Vers une réforme systémique ?

 Au rang des obstacles principaux à l’efficacité de la mise en place d’un tel mode de recouvrement on peut évoquer : et le caractère personnalisé de l’impôt sur le revenu, et le nombre d’éléments pris en compte pour la réalisation de cette personnalisation. En effet, le caractère particulièrement personnalisé de l’impôt sur le revenu en France, dont la notion de foyer fiscal est l’exemple le plus éloquent, oblige les contribuables à déclarer un certain nombre d’éléments afin que l’impôt qu’ils ont a régler soit déterminé.

 La mise en en place d’un prélèvement à la source de l’impôt sur le revenu ne modifierait pas vraiment les obligations déclaratives du contribuable, à moins que cette obligation soit transférée vers le tiers payeur. Dans les deux cas l’administration continuerais de devoir contrôler et répertorier les informations relatives à un contribuables, puisque les paramètres pris en compte pour la détermination de l’impôt n’évolueraient pas.

 Dans les faits, le mécanisme de prélèvement à la source pour le règlement de l’impôt sur le revenu n’est véritablement efficace que lorsque le mode de calcul de l’impôt est simple. Par exemple au Royaume Uni, l’impôt sur le revenu n’intègre pas les charges de famille, et la progressivité est limitée, ce qui rend le calcul plus simple et limite les frais de traitement des informations. La question du mode de recouvrement de l’impôt sur le revenu ne peut donc être déconnectée de celle de son mode de calcul.

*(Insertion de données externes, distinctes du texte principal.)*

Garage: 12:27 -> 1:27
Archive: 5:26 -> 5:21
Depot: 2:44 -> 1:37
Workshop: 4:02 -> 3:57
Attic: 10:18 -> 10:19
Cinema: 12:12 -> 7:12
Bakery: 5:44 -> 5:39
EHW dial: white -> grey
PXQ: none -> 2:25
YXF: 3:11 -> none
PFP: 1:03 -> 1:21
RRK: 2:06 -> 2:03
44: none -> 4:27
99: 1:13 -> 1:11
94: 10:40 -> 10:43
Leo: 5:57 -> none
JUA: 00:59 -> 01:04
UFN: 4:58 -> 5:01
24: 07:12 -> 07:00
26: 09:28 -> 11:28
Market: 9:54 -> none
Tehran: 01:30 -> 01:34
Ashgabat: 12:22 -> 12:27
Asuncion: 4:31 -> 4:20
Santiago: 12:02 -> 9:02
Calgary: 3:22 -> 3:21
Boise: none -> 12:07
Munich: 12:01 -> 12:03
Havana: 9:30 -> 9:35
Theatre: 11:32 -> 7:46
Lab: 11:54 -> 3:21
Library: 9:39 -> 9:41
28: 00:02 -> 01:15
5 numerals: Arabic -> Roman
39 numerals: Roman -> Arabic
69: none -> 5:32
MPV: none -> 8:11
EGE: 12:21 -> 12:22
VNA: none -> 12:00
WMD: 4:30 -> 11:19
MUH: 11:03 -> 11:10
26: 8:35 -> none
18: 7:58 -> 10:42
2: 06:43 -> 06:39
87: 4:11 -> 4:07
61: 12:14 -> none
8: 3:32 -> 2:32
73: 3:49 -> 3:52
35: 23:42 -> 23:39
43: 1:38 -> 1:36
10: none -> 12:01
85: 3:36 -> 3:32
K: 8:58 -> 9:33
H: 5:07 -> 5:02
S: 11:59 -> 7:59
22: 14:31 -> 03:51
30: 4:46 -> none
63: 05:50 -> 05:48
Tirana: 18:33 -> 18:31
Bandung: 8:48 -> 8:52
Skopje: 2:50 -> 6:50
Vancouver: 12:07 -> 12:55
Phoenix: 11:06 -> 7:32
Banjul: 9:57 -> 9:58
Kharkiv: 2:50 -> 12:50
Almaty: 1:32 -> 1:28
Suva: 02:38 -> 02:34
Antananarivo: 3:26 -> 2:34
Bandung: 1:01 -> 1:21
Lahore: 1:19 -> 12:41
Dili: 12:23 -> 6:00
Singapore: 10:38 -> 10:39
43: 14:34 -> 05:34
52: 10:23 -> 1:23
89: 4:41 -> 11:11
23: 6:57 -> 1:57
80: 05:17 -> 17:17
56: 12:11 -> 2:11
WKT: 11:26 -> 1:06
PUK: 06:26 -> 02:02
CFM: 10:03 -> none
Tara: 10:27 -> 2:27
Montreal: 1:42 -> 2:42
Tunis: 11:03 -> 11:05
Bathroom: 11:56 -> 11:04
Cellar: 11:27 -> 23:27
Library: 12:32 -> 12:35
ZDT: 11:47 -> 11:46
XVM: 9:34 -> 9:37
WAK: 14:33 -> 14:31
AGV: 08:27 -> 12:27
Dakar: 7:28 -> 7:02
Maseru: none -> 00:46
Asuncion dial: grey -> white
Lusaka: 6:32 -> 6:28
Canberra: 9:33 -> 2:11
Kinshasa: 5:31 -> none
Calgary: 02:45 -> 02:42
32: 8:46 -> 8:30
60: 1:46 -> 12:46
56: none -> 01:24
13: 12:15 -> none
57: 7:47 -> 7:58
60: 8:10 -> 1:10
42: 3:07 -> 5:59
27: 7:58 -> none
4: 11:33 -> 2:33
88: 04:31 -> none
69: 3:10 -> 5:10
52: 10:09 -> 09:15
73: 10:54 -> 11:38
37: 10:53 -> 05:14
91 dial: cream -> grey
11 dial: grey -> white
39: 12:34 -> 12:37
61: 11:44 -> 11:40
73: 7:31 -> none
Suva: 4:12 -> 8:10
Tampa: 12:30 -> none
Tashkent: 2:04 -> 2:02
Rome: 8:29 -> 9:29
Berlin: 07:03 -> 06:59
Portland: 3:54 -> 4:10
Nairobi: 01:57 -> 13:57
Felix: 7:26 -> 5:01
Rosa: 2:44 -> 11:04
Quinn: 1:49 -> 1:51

 Il ne faut pas oublier que l’impôt sur le revenu constitue également un levier d’action publique. Les mécanisme de niches fiscales ne sont par exemple ni plus ni moins que des incitations financières visant à favoriser la participation de personnes privées à la réalisation d’objectifs publics par le biais d’investissements. Une réforme efficace du mode de recouvrement de l’impôt sur le revenu poserait immanquablement la question du mode d’incitation fiscale devant être utilisé à l’avenir.

 Une réforme utile du système de recouvrement de l’impôt sur le revenu ne se limite donc pas qu’au seul recouvrement de celui-ci. Il doit y avoir cohérence entre les objectifs recherchés et les moyens mis au service ces objectifs. C’est ce constat qui bloque actuellement cette mise en place dans notre pays.